Em dezembro do ano passado, o Tribunal Regional Eleitoral julgou procedente a ação proposta por Reinaldo Oliveira Batista, o Reinaldinho (PSDB), 1º suplente de Léo Ângelo, e condenou o vereador à inelegibilidade por oito anos, anulando os votos obtidos na última eleição. Atualmente, Reinaldinho é subsecretário de Gestão Descentralizada da PBH, responsável pela administração das regionais.

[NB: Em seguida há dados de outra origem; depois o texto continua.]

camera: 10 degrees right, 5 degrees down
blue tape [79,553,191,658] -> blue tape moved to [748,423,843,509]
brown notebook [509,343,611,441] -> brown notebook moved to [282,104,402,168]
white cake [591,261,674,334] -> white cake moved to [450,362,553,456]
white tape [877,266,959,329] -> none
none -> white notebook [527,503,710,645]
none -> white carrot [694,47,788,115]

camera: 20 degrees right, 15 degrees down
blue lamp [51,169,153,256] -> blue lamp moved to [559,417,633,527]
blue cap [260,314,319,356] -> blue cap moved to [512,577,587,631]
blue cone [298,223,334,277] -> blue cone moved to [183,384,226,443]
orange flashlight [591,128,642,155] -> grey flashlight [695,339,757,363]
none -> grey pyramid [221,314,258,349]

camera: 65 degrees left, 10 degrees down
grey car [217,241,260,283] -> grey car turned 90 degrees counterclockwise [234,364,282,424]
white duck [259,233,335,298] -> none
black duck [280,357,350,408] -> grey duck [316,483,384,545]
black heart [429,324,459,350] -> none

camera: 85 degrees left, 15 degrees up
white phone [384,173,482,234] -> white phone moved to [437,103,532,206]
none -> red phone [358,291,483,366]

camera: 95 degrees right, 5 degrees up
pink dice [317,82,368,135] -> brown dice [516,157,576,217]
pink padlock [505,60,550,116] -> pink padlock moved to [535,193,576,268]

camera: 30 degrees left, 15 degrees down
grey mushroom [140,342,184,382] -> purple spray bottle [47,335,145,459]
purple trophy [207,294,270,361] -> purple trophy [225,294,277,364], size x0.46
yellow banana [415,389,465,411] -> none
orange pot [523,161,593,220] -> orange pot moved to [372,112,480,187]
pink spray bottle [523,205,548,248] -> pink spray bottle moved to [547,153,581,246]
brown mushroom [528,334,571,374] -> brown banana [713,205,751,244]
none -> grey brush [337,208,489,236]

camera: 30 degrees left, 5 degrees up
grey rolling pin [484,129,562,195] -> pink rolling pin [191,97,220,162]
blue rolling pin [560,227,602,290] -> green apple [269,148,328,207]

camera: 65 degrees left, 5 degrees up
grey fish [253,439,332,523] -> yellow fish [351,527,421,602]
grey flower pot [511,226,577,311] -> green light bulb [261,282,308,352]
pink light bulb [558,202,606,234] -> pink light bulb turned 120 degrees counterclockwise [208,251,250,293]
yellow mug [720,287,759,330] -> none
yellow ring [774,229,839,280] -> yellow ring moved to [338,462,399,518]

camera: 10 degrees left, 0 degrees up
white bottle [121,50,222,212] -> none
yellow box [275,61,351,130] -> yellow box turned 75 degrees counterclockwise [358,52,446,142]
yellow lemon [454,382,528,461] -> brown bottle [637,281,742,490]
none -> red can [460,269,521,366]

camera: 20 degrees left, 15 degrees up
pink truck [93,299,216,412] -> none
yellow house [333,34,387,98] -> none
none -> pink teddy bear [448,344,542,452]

Caso a cassação de Léo Ângelo seja confirmada, Reinaldinho se torna vereador. Tanto o executivo quanto o legislativo acompanham atentamente os desdobramentos dessa ação, que pode interferir na correlação de forças na Câmara. Se Leonardo Ângelo for cassado, a Família Aro perde um voto na casa legislativa e a gestão municipal ganha um voto, já que Reinaldinho ocuparia a cadeira. Essa mudança teria impacto direto na próxima eleição para a presidência da Casa, que acontece em dezembro deste ano e, por consequência, até na reeleição do prefeito.
Especialistas ouvidos pela coluna afirmam que, embora tenha pegado mal, o parecer do MP não deve ter efeito no resultado da ação, mas pode protelar a decisão, o que também impacta o cabo de guerra na Câmara dos Vereadores e beneficia Leonardo Ângelo.
Uma das fontes da coluna chamou a movimentação do MP de “ação entre amigos” e “vergonha”. O Ministério Público não comentou a polêmica.
Na segunda instância, o Ministério Público mudou o posicionamento para tentar reverter a decisão. Como a ação ainda não terminou, o vereador permanece no cargo. Para mudar o parecer, a promotoria questiona se a ação seria o meio legal para cassar o mandato. No entanto, segundo defensores da cassação, as provas não foram contestadas.